I’ll never forget the day I read a book

Listen to Jim:

http://redclaydiary.com/mp3/illneverforgetthedayireadabook.mp3

 or read on…

So…what is the first book you ever read?

What is the first book I ever read?

Allow me to crank up the Time Machine and get back to those thrilling days of yesteryear, when books slowly insinuated themselves into my life.

First thing I do is SEE a book. It’s over there, just within reach of my chubby little uncoordinated fingers. I can roll just a quarter-roll in my crib—that’s all it takes to see this unfocused blur of colors and shapes on the cover. All I know how to do is experience the book, not knowing that it can be read and manipulated. So, I do what I know how to do: lick the cover and gnaw at the corners. It tastes different than those mashed-up things they are feeding me. It would be even tastier if I could bite off a piece and swallow it, but that comes later.

So, first I SEE a book. Then I TASTE it. Then I masticate a bit. Then, I lose concentration and fixate on a wiggly toy that is hanging above me. I’ll get back to the book later.

Next thing I know, I’m snuggled up to my mother’s chest, experiencing the words she is reading to me as they vibrate the side of my face. I can HEAR her voice with one ear. I can FEEL her voice with the other. And then I note that she is gently turning the pages, causing the colorful shapes and strange markings to shift each time. I can hear her inflections of warmth, suspense, happiness, as the pages drift by.

Before I know it, I’m sitting up in my own wobbly fashion and turning the pages—not necessarily one at a time, not necessarily in any order. But I am doing the book the way I know how to do it. And, now and then, I even taste it again. I’ve been known to rub a crayon onto the paper to add color and design.

Time flies and now I’m reciting a book to my mother and sister, pretending that I’m reading it as the pages pass, but actually I still don’t know how to read, I’m just feeding back what I’ve heard them read aloud so many times. They play along with the ruse.

### Records supplied
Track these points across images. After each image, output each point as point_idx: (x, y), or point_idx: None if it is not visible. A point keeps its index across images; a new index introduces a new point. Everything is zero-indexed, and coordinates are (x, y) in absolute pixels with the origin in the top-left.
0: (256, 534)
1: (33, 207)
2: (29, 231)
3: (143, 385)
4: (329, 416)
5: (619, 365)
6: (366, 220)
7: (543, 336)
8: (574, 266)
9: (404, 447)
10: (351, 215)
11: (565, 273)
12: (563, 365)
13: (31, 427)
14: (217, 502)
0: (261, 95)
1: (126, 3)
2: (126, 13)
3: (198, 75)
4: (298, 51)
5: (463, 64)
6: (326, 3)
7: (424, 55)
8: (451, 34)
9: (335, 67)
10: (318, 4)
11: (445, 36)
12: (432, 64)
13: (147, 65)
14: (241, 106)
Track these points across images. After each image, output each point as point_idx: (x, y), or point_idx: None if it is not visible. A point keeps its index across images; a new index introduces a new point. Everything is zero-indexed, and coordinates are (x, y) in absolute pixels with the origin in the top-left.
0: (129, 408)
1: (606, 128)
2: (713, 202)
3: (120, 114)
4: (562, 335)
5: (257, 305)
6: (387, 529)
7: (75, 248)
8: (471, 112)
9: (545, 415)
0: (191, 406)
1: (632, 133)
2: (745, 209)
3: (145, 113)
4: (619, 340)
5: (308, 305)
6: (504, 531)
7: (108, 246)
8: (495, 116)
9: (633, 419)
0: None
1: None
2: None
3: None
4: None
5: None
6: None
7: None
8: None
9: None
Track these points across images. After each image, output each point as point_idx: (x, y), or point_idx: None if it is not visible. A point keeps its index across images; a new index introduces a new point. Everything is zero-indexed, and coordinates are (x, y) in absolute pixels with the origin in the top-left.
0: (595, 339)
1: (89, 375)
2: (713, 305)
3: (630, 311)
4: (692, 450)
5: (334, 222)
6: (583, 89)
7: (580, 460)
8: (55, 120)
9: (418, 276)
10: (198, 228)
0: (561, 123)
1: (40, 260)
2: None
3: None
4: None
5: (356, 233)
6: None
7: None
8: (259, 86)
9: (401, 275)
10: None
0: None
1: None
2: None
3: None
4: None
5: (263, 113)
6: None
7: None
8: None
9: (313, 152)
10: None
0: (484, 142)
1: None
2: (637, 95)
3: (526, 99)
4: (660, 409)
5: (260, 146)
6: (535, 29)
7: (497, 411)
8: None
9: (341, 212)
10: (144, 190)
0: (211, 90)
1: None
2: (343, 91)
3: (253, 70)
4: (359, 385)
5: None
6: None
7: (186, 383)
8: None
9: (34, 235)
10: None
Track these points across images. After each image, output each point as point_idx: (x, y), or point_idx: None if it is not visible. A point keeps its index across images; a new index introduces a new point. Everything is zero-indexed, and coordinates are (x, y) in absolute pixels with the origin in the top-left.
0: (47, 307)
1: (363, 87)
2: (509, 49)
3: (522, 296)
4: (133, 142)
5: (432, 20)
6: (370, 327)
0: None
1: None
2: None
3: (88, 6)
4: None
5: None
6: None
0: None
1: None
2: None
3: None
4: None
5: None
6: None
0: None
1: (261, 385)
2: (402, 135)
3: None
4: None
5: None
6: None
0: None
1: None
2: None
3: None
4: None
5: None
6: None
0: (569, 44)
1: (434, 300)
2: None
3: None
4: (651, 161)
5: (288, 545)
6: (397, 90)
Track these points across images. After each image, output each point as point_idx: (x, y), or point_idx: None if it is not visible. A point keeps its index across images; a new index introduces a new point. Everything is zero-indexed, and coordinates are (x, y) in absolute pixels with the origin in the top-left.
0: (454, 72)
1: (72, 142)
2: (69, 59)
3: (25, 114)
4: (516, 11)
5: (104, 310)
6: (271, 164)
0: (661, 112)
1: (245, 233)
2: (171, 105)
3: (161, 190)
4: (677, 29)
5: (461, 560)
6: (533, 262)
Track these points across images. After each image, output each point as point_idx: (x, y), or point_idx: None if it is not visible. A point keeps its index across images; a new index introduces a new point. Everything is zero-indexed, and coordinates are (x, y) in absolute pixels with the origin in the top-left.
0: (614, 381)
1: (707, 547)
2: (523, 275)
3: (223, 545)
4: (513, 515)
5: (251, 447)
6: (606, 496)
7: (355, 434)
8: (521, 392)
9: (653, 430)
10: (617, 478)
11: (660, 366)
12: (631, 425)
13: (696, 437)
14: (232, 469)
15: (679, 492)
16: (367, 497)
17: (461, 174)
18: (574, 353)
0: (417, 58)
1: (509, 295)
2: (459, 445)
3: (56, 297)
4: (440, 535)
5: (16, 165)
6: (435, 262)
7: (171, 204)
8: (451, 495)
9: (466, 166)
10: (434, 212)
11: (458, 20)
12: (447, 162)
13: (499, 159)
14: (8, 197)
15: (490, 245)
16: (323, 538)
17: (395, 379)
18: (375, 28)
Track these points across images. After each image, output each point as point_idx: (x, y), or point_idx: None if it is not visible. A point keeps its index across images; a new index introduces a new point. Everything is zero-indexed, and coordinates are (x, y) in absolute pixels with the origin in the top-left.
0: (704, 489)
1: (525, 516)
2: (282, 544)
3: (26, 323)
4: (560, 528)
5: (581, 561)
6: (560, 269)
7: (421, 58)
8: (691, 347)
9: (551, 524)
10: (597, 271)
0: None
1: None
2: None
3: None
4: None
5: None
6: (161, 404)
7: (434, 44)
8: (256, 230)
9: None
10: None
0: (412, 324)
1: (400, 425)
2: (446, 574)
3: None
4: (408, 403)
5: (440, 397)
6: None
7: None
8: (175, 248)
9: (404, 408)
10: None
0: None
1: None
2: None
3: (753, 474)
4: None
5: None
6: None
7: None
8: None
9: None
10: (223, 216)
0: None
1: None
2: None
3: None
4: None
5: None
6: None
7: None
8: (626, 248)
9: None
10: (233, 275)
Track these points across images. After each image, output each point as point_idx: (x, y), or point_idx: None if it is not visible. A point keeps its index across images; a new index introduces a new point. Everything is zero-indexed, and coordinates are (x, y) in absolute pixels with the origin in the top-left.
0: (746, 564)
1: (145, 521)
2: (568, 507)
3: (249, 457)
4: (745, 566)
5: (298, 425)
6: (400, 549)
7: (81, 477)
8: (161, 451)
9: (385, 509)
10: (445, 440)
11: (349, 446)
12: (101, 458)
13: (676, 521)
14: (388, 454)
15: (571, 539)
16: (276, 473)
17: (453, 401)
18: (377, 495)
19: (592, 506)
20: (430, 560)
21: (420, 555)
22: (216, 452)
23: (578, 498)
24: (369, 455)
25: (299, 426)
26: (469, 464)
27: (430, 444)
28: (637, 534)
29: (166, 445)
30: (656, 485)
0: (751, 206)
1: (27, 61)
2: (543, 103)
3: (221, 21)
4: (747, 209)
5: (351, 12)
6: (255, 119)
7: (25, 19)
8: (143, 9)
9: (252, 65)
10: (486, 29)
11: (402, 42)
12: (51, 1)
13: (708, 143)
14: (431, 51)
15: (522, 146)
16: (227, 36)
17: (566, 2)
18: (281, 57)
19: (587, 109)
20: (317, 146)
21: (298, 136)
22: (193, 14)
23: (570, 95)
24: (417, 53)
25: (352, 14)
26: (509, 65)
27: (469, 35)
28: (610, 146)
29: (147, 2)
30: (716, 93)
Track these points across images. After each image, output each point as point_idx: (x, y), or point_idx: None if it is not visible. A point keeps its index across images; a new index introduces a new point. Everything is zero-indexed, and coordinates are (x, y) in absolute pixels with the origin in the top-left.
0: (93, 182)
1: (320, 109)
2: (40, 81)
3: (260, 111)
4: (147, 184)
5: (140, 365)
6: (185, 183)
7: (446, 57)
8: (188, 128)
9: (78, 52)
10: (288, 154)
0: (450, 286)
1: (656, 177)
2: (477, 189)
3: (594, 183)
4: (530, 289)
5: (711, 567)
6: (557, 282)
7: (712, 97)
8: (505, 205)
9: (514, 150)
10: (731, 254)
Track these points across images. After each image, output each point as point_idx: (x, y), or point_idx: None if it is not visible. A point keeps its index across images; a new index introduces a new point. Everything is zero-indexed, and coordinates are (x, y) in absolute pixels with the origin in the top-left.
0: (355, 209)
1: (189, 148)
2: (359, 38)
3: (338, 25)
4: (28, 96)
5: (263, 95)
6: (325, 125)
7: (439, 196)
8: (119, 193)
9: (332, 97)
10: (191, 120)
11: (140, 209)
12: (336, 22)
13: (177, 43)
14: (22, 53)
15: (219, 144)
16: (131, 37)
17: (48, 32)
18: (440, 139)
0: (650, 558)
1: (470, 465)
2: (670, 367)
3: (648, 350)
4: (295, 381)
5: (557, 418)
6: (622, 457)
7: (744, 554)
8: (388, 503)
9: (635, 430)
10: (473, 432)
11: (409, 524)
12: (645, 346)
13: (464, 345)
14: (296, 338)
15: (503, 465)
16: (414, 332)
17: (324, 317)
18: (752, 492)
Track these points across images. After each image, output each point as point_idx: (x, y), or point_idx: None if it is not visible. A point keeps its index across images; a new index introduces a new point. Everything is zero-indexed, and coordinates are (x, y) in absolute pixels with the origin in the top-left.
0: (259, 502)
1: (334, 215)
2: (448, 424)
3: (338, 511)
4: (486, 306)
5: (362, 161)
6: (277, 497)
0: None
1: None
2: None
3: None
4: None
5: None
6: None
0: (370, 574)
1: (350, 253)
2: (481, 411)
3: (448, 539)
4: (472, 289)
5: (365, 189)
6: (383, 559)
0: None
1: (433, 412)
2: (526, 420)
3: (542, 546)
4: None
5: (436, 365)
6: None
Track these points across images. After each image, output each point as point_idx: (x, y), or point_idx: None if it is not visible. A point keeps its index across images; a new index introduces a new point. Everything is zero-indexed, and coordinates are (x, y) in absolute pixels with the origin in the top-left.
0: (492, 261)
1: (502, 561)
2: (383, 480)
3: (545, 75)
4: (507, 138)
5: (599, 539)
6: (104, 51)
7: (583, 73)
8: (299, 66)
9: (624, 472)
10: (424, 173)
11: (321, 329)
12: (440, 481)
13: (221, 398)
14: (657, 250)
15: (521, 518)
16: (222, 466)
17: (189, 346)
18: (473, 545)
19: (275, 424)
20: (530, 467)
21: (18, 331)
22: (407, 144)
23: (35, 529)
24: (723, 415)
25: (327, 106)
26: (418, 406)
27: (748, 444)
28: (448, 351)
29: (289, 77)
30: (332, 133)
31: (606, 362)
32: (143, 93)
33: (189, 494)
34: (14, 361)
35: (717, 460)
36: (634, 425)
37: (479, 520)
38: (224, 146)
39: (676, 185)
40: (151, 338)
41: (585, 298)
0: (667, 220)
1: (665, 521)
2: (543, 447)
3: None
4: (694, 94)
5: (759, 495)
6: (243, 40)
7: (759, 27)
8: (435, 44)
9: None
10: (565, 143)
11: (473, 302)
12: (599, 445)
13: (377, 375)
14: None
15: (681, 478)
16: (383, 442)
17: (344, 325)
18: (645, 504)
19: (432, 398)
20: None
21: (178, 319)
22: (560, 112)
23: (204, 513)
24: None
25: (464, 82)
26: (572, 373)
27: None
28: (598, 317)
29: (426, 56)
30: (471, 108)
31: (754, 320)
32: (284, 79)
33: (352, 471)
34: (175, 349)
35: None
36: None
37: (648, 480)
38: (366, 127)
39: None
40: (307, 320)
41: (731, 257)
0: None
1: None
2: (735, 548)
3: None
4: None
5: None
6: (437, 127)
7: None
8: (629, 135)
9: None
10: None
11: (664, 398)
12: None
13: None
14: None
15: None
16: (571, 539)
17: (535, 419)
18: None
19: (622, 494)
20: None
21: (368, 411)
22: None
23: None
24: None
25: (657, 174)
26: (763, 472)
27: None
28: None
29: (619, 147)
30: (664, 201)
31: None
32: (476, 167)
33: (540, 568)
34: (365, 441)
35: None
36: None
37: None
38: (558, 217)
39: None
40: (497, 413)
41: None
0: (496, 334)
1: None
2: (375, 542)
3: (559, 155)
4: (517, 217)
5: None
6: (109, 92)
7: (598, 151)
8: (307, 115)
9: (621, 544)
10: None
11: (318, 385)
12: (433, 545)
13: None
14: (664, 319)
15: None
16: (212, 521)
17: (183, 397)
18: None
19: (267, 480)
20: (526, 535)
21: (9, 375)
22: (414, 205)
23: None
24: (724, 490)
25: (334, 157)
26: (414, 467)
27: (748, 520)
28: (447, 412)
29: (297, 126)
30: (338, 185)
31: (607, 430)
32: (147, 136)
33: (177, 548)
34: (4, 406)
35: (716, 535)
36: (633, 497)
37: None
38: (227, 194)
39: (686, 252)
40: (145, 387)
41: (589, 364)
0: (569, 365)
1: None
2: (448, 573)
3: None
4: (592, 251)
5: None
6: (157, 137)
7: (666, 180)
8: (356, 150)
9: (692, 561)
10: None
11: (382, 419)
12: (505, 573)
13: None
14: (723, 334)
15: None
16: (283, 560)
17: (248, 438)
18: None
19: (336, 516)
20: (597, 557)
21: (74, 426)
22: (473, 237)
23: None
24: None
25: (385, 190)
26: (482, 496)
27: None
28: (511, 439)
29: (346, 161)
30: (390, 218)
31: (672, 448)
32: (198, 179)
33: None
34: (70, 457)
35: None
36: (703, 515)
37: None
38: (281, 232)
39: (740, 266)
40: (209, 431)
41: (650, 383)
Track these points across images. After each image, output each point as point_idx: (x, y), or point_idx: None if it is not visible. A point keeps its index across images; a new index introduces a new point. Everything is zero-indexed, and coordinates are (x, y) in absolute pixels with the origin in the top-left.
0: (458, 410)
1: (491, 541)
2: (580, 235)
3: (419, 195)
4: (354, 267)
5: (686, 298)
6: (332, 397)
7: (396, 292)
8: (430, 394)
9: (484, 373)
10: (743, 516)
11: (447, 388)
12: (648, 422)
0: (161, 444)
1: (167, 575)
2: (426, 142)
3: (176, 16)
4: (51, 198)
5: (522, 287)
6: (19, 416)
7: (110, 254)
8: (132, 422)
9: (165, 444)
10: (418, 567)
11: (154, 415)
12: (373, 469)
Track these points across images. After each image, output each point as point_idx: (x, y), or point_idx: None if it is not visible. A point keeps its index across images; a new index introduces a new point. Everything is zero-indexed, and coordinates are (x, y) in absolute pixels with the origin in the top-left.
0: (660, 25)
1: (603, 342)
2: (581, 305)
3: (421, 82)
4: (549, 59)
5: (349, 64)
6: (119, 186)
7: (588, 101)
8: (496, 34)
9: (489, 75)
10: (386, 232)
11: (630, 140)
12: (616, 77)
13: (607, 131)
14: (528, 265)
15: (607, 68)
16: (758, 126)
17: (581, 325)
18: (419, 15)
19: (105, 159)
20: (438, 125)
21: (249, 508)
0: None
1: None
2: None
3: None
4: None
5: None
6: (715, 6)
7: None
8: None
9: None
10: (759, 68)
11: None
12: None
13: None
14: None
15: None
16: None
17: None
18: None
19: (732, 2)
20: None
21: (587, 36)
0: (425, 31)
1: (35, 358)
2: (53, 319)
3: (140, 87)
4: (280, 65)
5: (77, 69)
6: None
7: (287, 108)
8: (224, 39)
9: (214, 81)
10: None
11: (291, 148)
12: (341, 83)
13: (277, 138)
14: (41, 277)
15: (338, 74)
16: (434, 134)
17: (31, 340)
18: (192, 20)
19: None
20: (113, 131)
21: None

### Aim
Output the part of the essay from "What is the first book I" to "that comes later.", word for word.

### Exercise result
What is the first book I ever read?

Allow me to crank up the Time Machine and get back to those thrilling days of yesteryear, when books slowly insinuated themselves into my life.

First thing I do is SEE a book. It’s over there, just within reach of my chubby little uncoordinated fingers. I can roll just a quarter-roll in my crib—that’s all it takes to see this unfocused blur of colors and shapes on the cover. All I know how to do is experience the book, not knowing that it can be read and manipulated. So, I do what I know how to do: lick the cover and gnaw at the corners. It tastes different than those mashed-up things they are feeding me. It would be even tastier if I could bite off a piece and swallow it, but that comes later.